SAN FRANCISCO (CBS/AP) — The parent company of California’s largest utility said Friday it is assessing its finances and structure in its effort to confront a growing liability threat from wildfires blamed on the company.

Pacific Gas & Electric Corp. could face billions of dollars in potential liability involving massive wildfires in California — some of which have already been linked to equipment operated by the company.

Citing “people familiar with the matter,” Reuters reported PG&E was also considering filing for bankruptcy protection for some or all of its businesses.

News of the possibly bankruptcy filing sent shares of PG&E plummeting in after-hours trading on Friday.

PG&E announced the assessment of its finances in a news release that did not elaborate on any potential plans.

However, the company said its board of directors is looking for new members and engaging outside experts for advice on wildfire safety.

“We want to tap fresh perspectives and additional expertise to help address the changing nature of PG&E’s business and the challenges it faces now and in the future,” the board said in a statement.

National Public Radio , citing an anonymous company official and a former employee, reported that PG&E is exploring selling off its natural gas division — a major part of the company — to set up a fund for potential wildfire claims.

It is also looking into selling real estate assets, including its San Francisco headquarters, NPR reported.

State senator Jerry Hill was mostly positive about the prospects of a breakup.

“Spinning off their gas and electric systems, they will become a size they can manage.

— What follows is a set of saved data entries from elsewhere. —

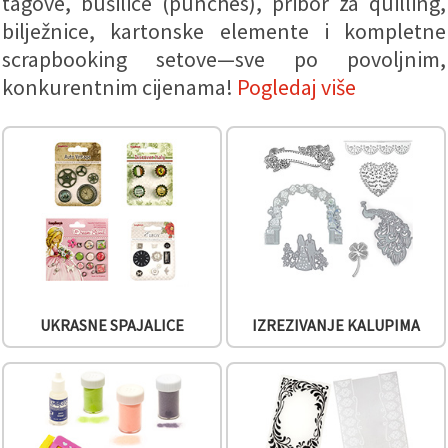
tagove, bušilice (punches), pribor za quilling,
sadržaj i
oglase,
bilježnice, kartonske elemente i kompletne
uključujući
scrapbooking setove—sve po povoljnim,
uz pomoć
naših
konkurentnim cijenama!
Pogledaj više
partnera za
analitiku i
marketing.
Možete
pristati na
korištenje
svih
kolačića
klikom na
"Prihvati
sve!" Ili
naznačiti
svoje
preferencije
u
UKRASNE SPAJALICE
IZREZIVANJE KALUPIMA
Postavkama
odabirom
određene
vrste
kolačića i
klikom na
gumb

I think what we’ve seen over the last few years is they’ve become too big to succeed,” Hill told KPIX 5’s Andria Borba.

The utility is facing numerous lawsuits involving wildfire losses and scrutiny of its power line safety by a U.S. judge overseeing a separate criminal case against it.

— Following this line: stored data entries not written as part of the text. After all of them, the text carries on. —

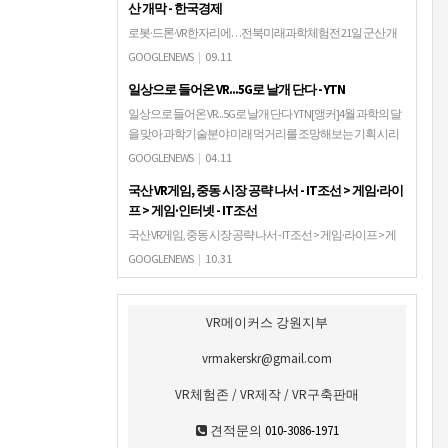
산 개막 - 한국경제
로봇·드론·VR 한자리에…전북미래과학체험전 21일 군산 개
막 한국경제전북 군산시는 '2019 전북미래과학체험전'을 21
GOOGLENEWS
|
09.11
일부터 이틀간 새만금컨벤션센터에서 연다고 11일 밝혔다.
일상으로 들어온 VR...5G로 날개 단다 - YTN
행사에서는 청소년들이 로봇, 드론, 가…
일상으로 들어온 VR...5G로 날개 단다 YTN[앵커]4월 과학의 달
을 맞아 과학기술분야 미래 먹거리를 조망해보는 기획 시리
즈,오늘은 네 번째 순서로 우리 일상생활 깊숙이 들어온 가상
GOOGLENEWS
|
04.11
현실 기술에 대해 알아 ...
국산 VR게임, 중동 시장 공략 나서 - IT조선 > 게임·라이
프 > 게임·인터넷 - IT조선
국산 VR게임, 중동 시장 공략 나서 - IT조선 > 게임·라이프 > 게
임·인터넷 IT조선
GOOGLENEWS
|
10.31
VR메이커스 강원지부
vrmakerskr@gmail.com
VR체험존 / VR제작 / VR구축판매
견적문의
010-3086-1971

State fire investigators blamed the utility’s power lines for causing several wildfires in October 2017.

Investigators have not determined the cause of a massive wildfire that destroyed the town of Paradise in November. PG&E reported an outage around the time and place that the fire ignited.

The fire killed at least 86 people and was the deadliest in California history.

Millbrae attorney Amanda Riddle represents more than 700 Camp Fire victims who lost homes. She says bankruptcy only harms those folks even more — likely leaving many without enough money to rebuild.

“The victims would be compensated nowhere near what they should be entitled to in a court of law,” Riddle said.